The goal of the project is a seq2seq approach where the input is a source sentence (src) with grammatical errors and the output a target sentence (tgt) as a corrected version of the input. For each sentence s, the model receives input tokens xi of the sentence at hand and should predict output token(s) yi, where yi is a correction, if xi needs amelioration (e.g. correct spelling, additional prepositions, etc.). In the seq2seq approach, the decoder should eventually produce output vectors yi corresponding to the final hidden state representation of s where each xi was previously encoded. Therefore, this task can be described as a "many-to-many" sequence modeling problem (Kaparthy 2015).
This repository contains the necessary preprocessing scripts as well as an extensive Jupyter notebook for implementing a seq2seq model on Google Colab.

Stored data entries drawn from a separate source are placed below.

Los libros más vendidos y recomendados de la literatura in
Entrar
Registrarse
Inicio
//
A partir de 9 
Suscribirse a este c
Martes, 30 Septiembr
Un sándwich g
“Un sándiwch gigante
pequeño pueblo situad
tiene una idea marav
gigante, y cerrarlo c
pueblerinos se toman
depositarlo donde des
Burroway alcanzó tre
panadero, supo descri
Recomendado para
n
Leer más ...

Finally, it provides an updated script to calculate the General Language Evaluation Understanding (GLEU) score for model tests. The GLEU script is taken and adapted from: https://github.com/cnap/gec-ranking/tree/master?tab=readme-ov-file
Scripts were developed with Python 3.11. The following packages need to be
installed: matplotlib
, numpy
, scipy.stats
, torch
, torch.nn
,
torch.optim
, torchtext.vocab
, tqdm
Cambridge English Write & Improve (W&I) corpus created for the Building Educational Applications 2019 Shared Task: Grammatical Error Correction. Consider the following publication:
Helen Yannakoudakis, Øistein E. Andersen, Ardeshir Geranpayeh, Ted Briscoe and Diane Nicholls. 2018. Developing an automated writing placement system for ESL learners. Applied Measurement in Education, 31:3, pages 251-267.
The model used for the task is a PyTorch implementation of an LSTM by Ben Trevett.
The inference results from the model are saved to test/[model_name]/
where references.txt
correspond to the correct solutions, sources.txt
contains the sentences from writers, and targets.txt
contains the
solutions provided by the model.
To calculate GLEU for the given results, please run:
$ python3 compute_gleu3.py -r test/model_name/references.txt -s test/model_name/sources.txt -o test/model_name/targets.txt
This repository contains the results of the best model as of 05.07.2024
stored at test/
.
Overall, the LSTM performs inadequately on the task with the provided data. Adjustments to hyperparameters, including hidden units, dropout, teacher-forcing ratio, embedding dimensions for the vocabulary, and batch size, resulted in minor improvements in the outputs. Data augmentation was also attempted by doubling the training set using target sentences as additional pairs of correct sources. Again, this led to some improvements.
Training After training, the model exhibits high variance, as evidenced by the discrepancy in loss between the training and validation sets.
GLEU The GLEU score for the model predictions of the test items
provided in this repository is 0.036604
.
Example For a given, incorrect source sentence the model makes the following target prediction (where the reference represents the gold correction):
Source: There have been a number of cases in the last ten years of the top few boxers having tragic losses throughout their ranks .
Reference: There have been a number of cases in the last ten years of the top few boxers having tragic losses among their ranks .
Prediction: there have been a number of changes in the last ten years in the of of and and a a famous man .
Improvements To reduce high variance a few measures can be applied: (a) more training data, (b) better regularization, (c) reducing complexity of the model.
Interpretation The model fairs poorly on the task as many of the grammatical errors are very sparse and may only appear in the validation and test sets.
I want to thank Meng Li for the idea of this project.